Characteristics and therapeutic strategies for familial gastrointestinal stromal tumors.

Abstract

This editorial discusses Wang et al's article on familial gastrointestinal stromal tumors (GISTs). We read with great interest this article concerning the diagnosis, treatment, and post-treatment management of patients with familial GISTs. The actual incidence of GISTs may be underestimated due to diagnostic limitations and the long-term low-risk behavior of some GISTs. The molecular landscape of GISTs is primarily driven by mutations in the KIT and platelet-derived growth factor receptor alpha (PDGFRA) genes. A subset of GISTs without these mutations known as wild-type GISTs, may harbor other rare mutations, impacting their response to targeted therapies. Clinically, patients with GISTs present with non-specific symptoms, often leading to delayed diagnosis. Genetic predispositions in familial GISTs provide insights into the genetic architecture and extragastrointestinal manifestations of GISTs.
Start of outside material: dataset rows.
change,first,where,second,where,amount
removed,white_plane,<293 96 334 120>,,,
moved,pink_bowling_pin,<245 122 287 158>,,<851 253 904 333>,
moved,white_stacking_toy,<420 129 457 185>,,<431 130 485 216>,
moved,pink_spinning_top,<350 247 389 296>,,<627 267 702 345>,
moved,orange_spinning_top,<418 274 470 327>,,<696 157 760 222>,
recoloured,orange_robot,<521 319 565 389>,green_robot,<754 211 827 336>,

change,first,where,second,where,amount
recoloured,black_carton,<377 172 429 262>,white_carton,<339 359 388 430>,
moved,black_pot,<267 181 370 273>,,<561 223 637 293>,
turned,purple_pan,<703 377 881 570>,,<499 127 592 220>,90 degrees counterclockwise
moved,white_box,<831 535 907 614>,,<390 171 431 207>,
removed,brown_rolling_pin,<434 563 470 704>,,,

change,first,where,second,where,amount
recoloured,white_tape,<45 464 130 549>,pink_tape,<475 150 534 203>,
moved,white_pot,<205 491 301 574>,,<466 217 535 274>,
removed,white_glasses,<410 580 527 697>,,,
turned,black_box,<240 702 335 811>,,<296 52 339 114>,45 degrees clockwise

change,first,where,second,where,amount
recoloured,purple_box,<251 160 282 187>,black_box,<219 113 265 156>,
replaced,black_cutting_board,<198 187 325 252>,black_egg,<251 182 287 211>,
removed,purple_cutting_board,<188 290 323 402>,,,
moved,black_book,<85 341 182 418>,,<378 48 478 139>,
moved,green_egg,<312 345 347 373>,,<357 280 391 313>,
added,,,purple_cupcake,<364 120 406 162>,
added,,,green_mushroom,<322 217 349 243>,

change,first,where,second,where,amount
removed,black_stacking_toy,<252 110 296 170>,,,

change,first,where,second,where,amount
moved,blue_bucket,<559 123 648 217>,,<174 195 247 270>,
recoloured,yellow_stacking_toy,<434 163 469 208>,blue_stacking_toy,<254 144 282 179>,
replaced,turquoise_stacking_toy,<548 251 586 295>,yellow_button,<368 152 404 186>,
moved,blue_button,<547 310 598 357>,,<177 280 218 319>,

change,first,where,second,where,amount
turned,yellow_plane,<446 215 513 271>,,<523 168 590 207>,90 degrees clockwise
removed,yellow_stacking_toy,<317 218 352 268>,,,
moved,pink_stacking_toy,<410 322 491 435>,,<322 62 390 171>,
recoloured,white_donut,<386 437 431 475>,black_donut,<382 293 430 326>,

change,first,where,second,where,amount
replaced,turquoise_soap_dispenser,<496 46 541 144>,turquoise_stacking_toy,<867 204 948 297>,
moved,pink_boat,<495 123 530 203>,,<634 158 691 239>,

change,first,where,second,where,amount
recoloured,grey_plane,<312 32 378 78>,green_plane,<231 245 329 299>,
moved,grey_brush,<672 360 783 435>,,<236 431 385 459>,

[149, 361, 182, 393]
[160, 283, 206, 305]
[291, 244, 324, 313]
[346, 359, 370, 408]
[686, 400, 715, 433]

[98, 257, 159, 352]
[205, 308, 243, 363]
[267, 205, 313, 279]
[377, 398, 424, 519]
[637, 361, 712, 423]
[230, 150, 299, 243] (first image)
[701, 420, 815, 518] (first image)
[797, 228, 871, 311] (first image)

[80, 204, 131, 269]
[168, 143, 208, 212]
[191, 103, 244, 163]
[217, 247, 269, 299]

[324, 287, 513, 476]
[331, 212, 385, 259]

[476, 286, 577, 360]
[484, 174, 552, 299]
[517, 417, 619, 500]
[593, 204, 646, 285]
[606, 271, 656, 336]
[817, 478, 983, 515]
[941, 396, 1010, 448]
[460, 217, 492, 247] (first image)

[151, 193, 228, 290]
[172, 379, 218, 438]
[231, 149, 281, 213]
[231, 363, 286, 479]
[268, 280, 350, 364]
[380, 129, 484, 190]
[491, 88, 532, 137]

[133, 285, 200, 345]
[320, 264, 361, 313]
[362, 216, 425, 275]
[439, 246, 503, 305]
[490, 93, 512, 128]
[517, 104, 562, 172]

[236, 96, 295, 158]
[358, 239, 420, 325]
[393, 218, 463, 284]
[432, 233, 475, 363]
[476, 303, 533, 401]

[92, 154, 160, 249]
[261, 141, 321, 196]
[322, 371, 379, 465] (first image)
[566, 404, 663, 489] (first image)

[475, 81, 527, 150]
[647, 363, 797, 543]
Management has evolved from surgical interventions to molecular-based therapies using tyrosine kinase inhibitors. The management of GISTs, especially in familial cases, requires a multidisciplinary approach. Cases of different gene mutations were reported in the same family, suggesting that incorporating genetic testing into routine clinical practice is crucial for the early identification of high-risk individuals and the implementation of tailored surveillance programs.